そして、王都にダンジョンへの入口を開き、それが敵側に知られたことを伝えた。
緊急で作ってもらった入り口を通り、出来上がっていく通路を走り抜ける。
そのせいで、敵本拠地までの直通ラインが出来てしまった。しかもその場所を敵に知られている。
「……ねぇ、それってヤバイんじゃないの?
ダンジョンの入口って、見つからないようなところに作ってくるって言ってなかった?」
「あぁ、そこそこ拙い。なんとか打開しようとしたんだが、どうしようもなかった」
第2王子が現れるまでは、立て篭もりと遠距離攻撃でなんとか均衡を保っていたのだが、銃による攻撃を封じられたことにより、状況は悪化。
敵は転移魔法が使えないため俺たちと同じ速度では来られないが、地道に歩けばいずれはたどり着く。
申し訳ない、と頭をさげれば、サラが肩に手を置いてくれた。
「兄達に存在が知られてしまった事は残念だが、キミ達の命には代えられないからね。仕方ないよ。
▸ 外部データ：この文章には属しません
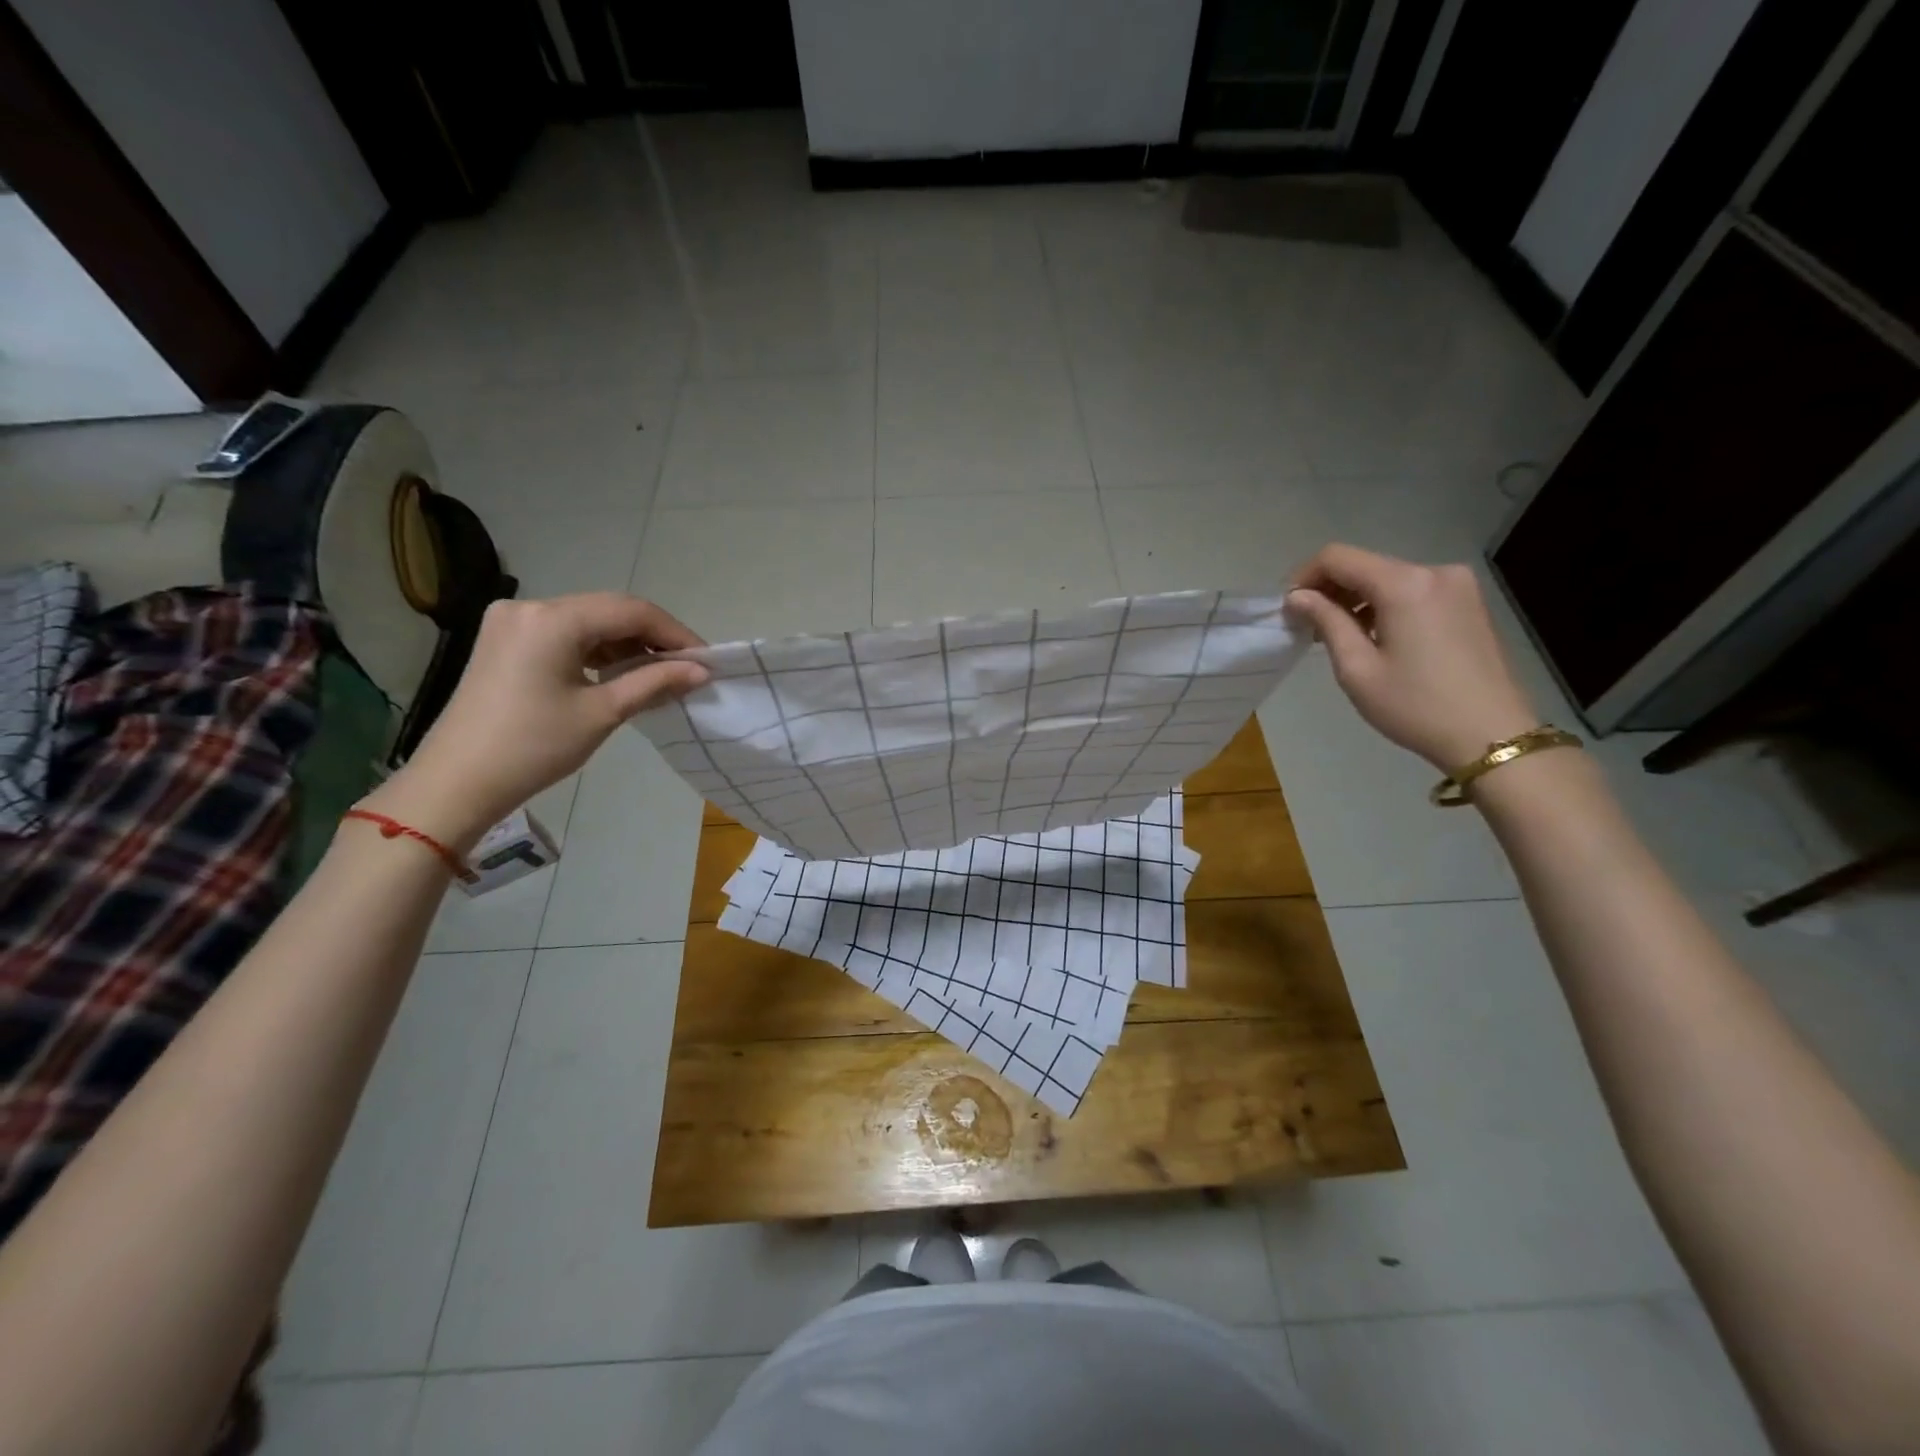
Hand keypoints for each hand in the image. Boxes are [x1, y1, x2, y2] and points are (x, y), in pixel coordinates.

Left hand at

それで? 兄達の動きはどうなっているかわかるかい?」
「あぁ、カラスを通じて見る限り、突然現れた穴を怪しんで、誰も入ってこない……、いや、どうやら様子見は終わりらしい。丁度、第2王子に背中を押された兵が入ってくるみたいだ」
俺達が逃げるために作った王都にあるダンジョンの入口。
そこに1人の青年が足を踏み入れようとしていた。
未知に対する恐怖からか、及び腰になりながらも、時折聞こえてくる第2王子の声に押されて、前に進む。
「なにか出ました!!」
「おっ、なになに?? 強敵??」
「……えっと」
暗がりの中をランタンで照らせば、うごめく小さな影が見える。
支給された剣を片手で握りしめて、ゆっくりと灯りを近付けた。
ぼんやりと浮かびあがる影。
「…………とかげ??」
だが、普通のとかげと言うには大きすぎる窓
全長は1メートルほどて、その口もとには鋭い牙が生えていた。
どう考えてもトカゲなんて優しいものじゃない。
(召喚獣? いや、魔物か?
……どちらにせよ、味方じゃないな)
応援を呼ぶか、相手の出方を伺うか、逃げるか。
未知との遭遇に兵士が判断を迷えば、トカゲが口を大きく開いた。
「っ!!」
口の中がまばゆい光に染まり、巨大な炎が噴射される。
瞬時に反応した兵士は、左手に装着していた丸い盾を体の前に掲げたものの、トカゲが吐き出す炎を防ぐには小さすぎた。
「ぐっ!!」
顔と手、それから胸は何とか守ったものの、腰から下は、火炎放射器並みの炎が直撃し、鉄の鎧を溶かしていく。
炎は予想以上に熱く、掲げた盾は溶け、全身がぼろぼろ。
特に足の方は重症で、立っていることすらままならない。
「や、やめろ!! 来るな!!!」
そして、身動きが取れなくなった兵士のもとに、巨大なトカゲが忍び寄る。
床に治れ込みながらも、剣や盾で応戦を試みたものの、時を待たずして兵士の叫び声が響き渡った。